Task item: Your answer should be a single number: the count of lines in the material below that hold "extended".
------------------------------------
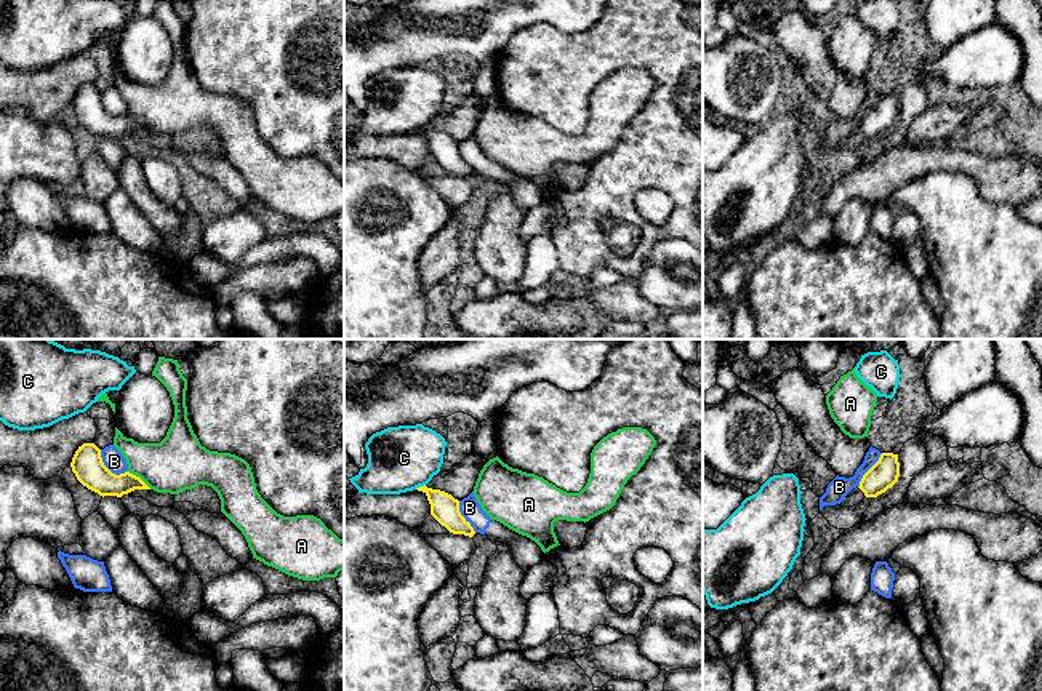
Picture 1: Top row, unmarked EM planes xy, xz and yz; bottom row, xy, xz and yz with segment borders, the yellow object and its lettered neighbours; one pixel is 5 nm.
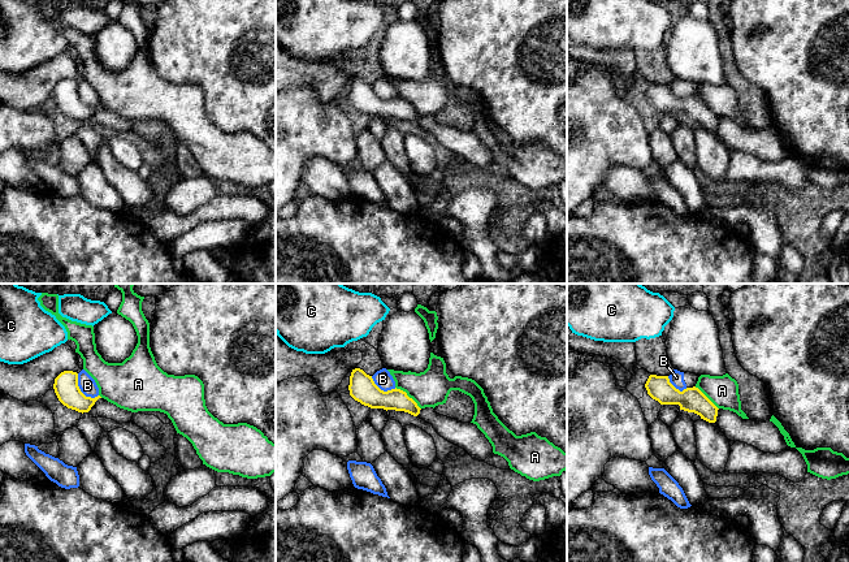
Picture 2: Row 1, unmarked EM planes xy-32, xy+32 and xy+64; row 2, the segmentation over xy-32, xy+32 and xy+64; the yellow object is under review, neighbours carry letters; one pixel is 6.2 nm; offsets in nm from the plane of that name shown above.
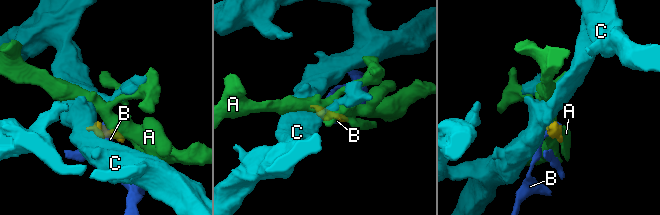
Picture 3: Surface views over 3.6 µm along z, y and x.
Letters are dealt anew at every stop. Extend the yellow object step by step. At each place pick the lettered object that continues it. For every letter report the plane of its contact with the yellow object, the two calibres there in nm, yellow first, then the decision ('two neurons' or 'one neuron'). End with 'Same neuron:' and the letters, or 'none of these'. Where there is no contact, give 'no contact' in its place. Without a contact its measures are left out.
A: meets yellow in xy; 160 nm thick on the yellow side, 280 nm on the other; two neurons
B: meets yellow in xy; 160 nm thick on the yellow side, 100 nm on the other; two neurons
C: meets yellow in xz; 140 nm thick on the yellow side, 320 nm on the other; two neurons
Same neuron: none of these

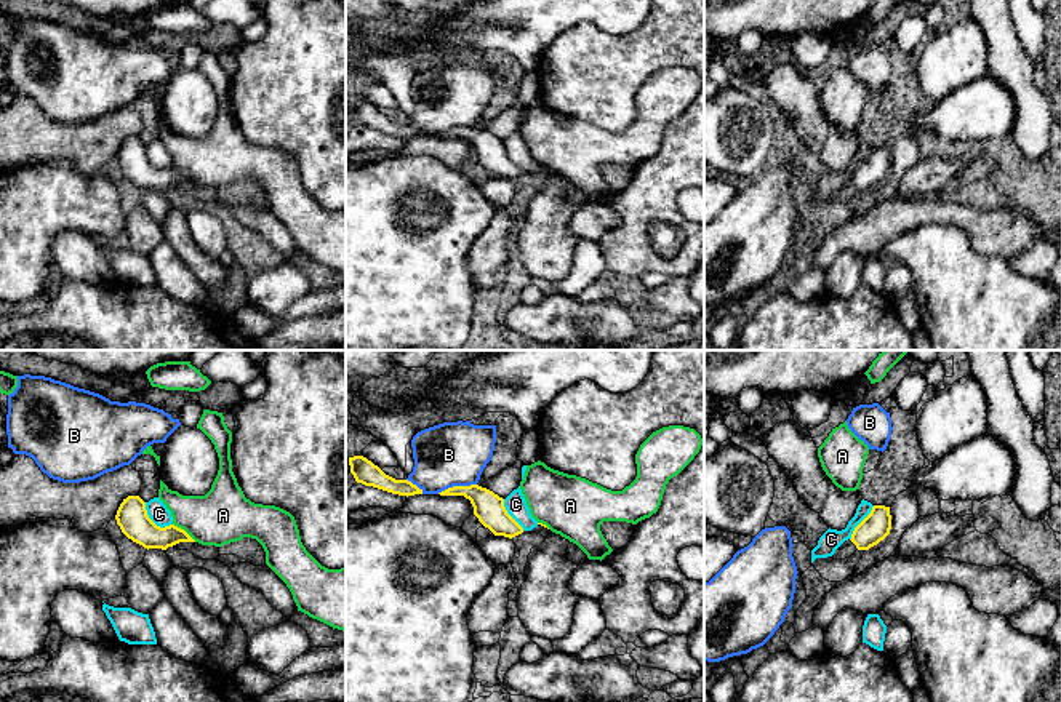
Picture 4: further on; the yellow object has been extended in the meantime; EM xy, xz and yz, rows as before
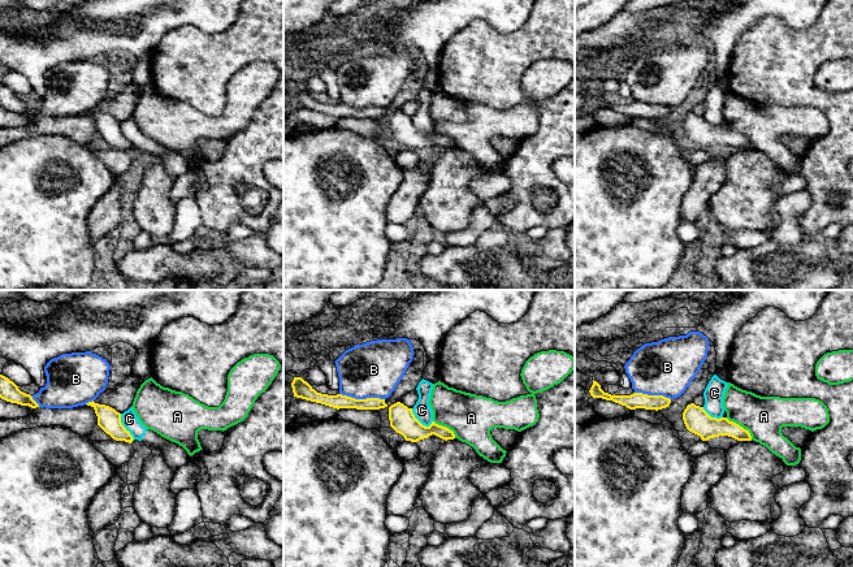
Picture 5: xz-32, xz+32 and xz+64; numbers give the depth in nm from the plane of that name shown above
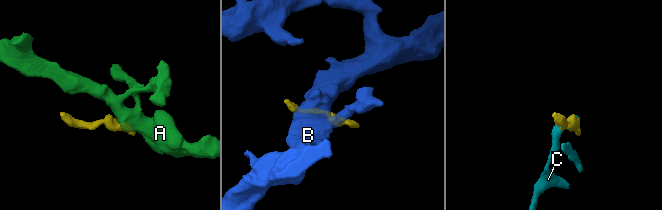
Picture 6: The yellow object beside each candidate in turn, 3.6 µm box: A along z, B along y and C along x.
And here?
A: meets yellow in xy; 160 nm thick on the yellow side, 280 nm on the other; two neurons
B: meets yellow in xz; 160 nm thick on the yellow side, 320 nm on the other; two neurons
C: meets yellow in xy; 160 nm thick on the yellow side, 100 nm on the other; two neurons
Same neuron: none of these

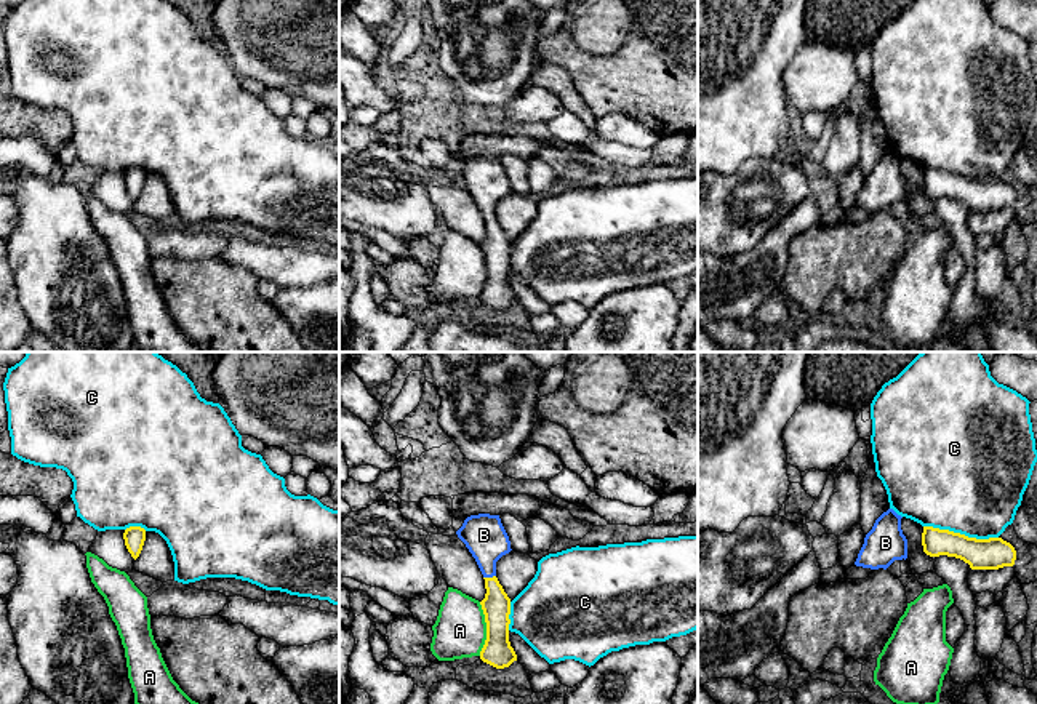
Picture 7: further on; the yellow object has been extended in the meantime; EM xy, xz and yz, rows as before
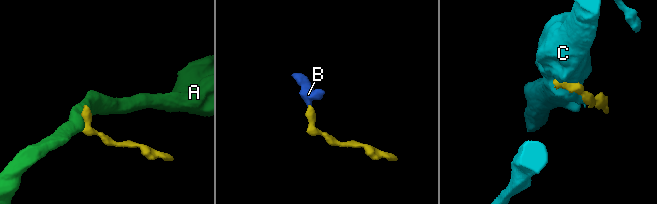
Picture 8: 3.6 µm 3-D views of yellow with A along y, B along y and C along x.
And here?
------------------------------------
Task answer: 2